Dairy farmers have long been concerned with ensuring their products are wholesome. The theory that germs caused disease had gained wide acceptance by the 1880s and within five years, milk was being routinely tested. Even with computerized milking systems and other technological advancements, this industry still requires routine testing today.
Assuring the sanitation of fresh produce is even more involved. Food safety measures must be taken in the field before the crops are planted. Raw greens and vegetables can carry pathogens from fertilizers, field workers, and transportation vehicles.
If undetected and unchecked, pathogenic contamination can become well-established in food processing operations. The result? An outbreak that sickens countless people and loses money for growers and farmers.

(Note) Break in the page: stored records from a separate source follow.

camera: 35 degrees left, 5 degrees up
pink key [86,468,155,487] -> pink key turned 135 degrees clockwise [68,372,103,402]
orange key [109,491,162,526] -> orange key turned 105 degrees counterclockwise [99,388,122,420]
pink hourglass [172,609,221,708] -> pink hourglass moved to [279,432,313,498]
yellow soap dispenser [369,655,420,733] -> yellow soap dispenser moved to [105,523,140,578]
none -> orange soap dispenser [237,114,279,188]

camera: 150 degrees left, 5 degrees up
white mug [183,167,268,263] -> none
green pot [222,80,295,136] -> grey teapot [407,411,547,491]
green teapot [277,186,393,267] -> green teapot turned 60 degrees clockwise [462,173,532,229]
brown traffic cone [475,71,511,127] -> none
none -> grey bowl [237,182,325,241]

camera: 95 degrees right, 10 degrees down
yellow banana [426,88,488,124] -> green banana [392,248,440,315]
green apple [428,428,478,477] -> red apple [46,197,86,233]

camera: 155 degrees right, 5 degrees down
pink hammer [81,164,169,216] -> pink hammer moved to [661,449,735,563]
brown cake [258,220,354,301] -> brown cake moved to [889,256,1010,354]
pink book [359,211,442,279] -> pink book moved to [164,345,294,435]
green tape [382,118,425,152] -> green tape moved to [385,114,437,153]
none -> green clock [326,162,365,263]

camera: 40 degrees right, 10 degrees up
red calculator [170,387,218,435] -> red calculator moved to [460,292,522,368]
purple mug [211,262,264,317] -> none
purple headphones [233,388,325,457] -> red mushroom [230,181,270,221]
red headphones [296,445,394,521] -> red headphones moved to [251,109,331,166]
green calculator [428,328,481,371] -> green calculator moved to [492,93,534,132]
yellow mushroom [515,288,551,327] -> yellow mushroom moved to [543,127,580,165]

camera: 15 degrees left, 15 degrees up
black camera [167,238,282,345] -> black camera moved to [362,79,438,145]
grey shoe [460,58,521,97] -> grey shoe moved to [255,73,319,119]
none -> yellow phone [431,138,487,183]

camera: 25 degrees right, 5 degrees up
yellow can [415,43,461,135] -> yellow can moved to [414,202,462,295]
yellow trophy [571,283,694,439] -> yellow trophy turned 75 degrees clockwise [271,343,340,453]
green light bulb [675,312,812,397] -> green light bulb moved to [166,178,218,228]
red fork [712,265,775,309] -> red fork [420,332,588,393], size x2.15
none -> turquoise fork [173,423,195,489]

How We Defend Against Foodborne Illness
Observing standards of cleanliness and handling is the first step to minimizing contamination.
To be sure this critical step is effective, processors develop strict specimen collection protocol, called Sanitation Standard Operating Procedure (SSOP), that's specific to their business. Trained technicians monitor every area of the operation—warehouses, conveyor systems, countertops, walls, scales, and even drains and vents.
Consistent monitoring can both confirm cleanliness or identify and control a contaminating pathogen. Puritan’s specimen collection devices for environmental sampling have been an answer for beverage bottlers. A nationally-recognized snack food producer also includes Puritan’s EnviroMax sampling kits as part of its testing protocol in multiple plants across the country.
“Farm-to-fork” is a phrase used to describe the steps in the food supply chain, stringing from production to your table. Right in the middle of this chain is the critical link: protection through environmental sampling. Before you pick up your fork this Thanksgiving, a holiday we celebrate by sharing a meal with loved ones, maybe give thanks for food sanitation!